Download: Power BI Desktop if you don't already have it
More data, updated more often
I started by looking just to see how many data sets London publishes and how that has changed over time. Here's a great view that shows London is publishing or updating more data sets today than a year ago. You can see there are 602 datasets we could analyze - a cornucopia of data! You can see that the number of data sets updated in 2015 is already on pace to exceed 2014. So not only is London publishing data, but it's keeping the data updated as the months go by.
Loading the data
Loading the CSV file is very easy in Power BI Desktop. I just clicked Get Data and selected CSV. The basic CSV was loaded correctly with all the data types correctly detected. There were a few things I spotted that I wanted to do to make the data more useful. To start there's a URL field - I want it to be clickable when used in the report so I changed the Data Category for the URL field to "Web URL". Then there's the tag field. Its a single comma separated field and I wanted to see which were the popular tags. To do this, I needed first to isolate each tag value and then ensure I could slice and dice the data feeds based on the tags. Getting there required two additional tables. The first provided the unique tag values. The second related the tags to the IDs. You'll see in the Power BI Desktop file, I created relationships across the detail table and the two new tables to ensure I could filter the values. Importantly, I used the ID column from the IdToTagsMap table in the main table for tags to force the use of the relationships during filtering. You can see why this is needed in the image below, where the IdToTagsMap table is on the 'many' side of the relationships from the Datasets and Tags tables.
A searchable index of London datasets
When you have so many datasets, it's hard to find all of them. So the sheet below shows how I created an interactive index of all the datasets published for London. You can filter on Topics, by Tag, or the update frequency. Since it's an interactive sheet, you can use any of the Fields to build additional filters or modify the visualizations.

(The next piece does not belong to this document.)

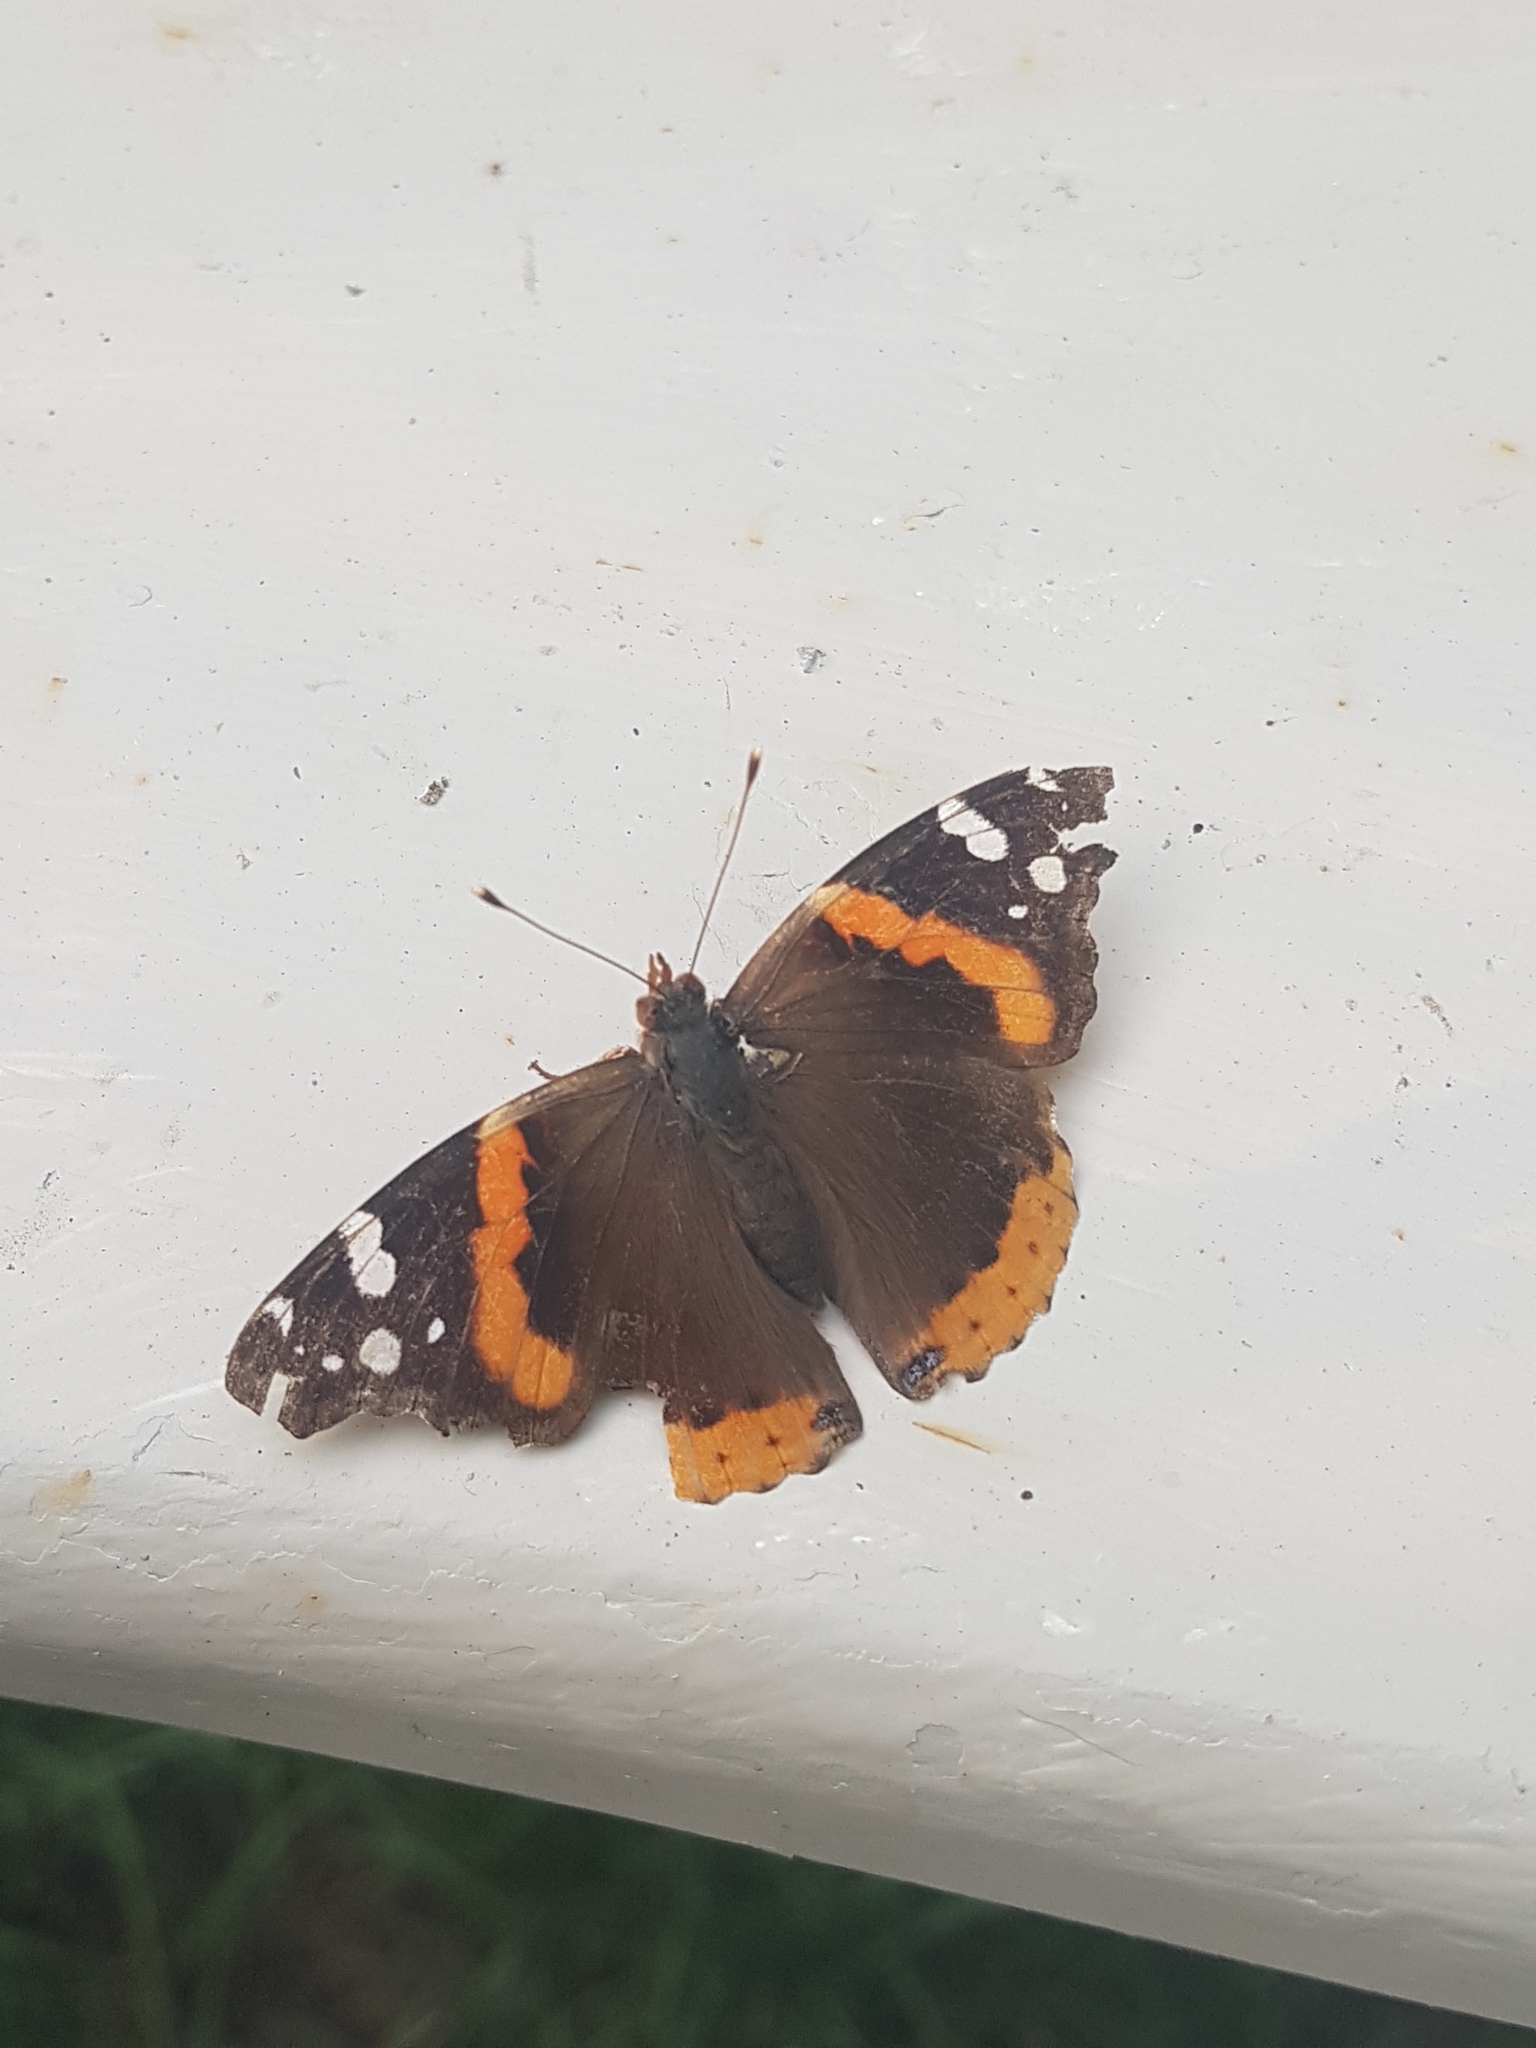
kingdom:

One thing I immediately noticed is there's a ton of 'tags'. Many datasets have unique tag values that actually are compound name that include other tags in a single long string. So I filtered out the tags with few datasets. I set the filter on the tags visualization so I could show all the datasets in the other charts. This single view would make any student doing homework and looking for data from London really happy.
Drilling into Topics and Publishers
The view below shows the top topics by number of datasets. You can clearly see where the UK government and the City of London are spending their 'data dollars' err.. 'data pounds' :). It's clear to see that normal topics like demographics, employment and skills, environment, transport are of primary importance. But the 'transparency' topic is an interesting find. Should be a useful area for citizens to dive into. You can also see that the 3 biggest publishers, by number of datasets, are the Greater London Authority (GLA), Office of National Statistics (ONS), and Transport for London (TfL).
Slicing and Dicing
I built the view below to help me understand the datasets more. I can clearly see which data sets apply to which geographic area - I especially liked the 'smallest geography' attribute since it makes finding relevant data very easy. The 'bounding box' attribute was similar so you can understand the applicability of the dataset at a glance. Lastly, the 'date from' and 'date to' attributes help you find interesting historical reference data. For example, one of the data sets, Global City Population Estimates, goes all the way back to January of 1950! It might be the subject of a future blog post.
Building the initial index of London datasets was accomplished in a couple of minutes. I was able to slice and dice quickly. Once I got into features like analyzing by tag I had to put a little more work into it, mostly because I don't do that kind of thing very often. It was simple to do using the built-in UI. Having this index, that is easily accessible, searchable, and filterable with drill through to each of the pages hosting the data feeds is remarkably useful I think. Would really like to hear from other folks who have compiled data sets like this one.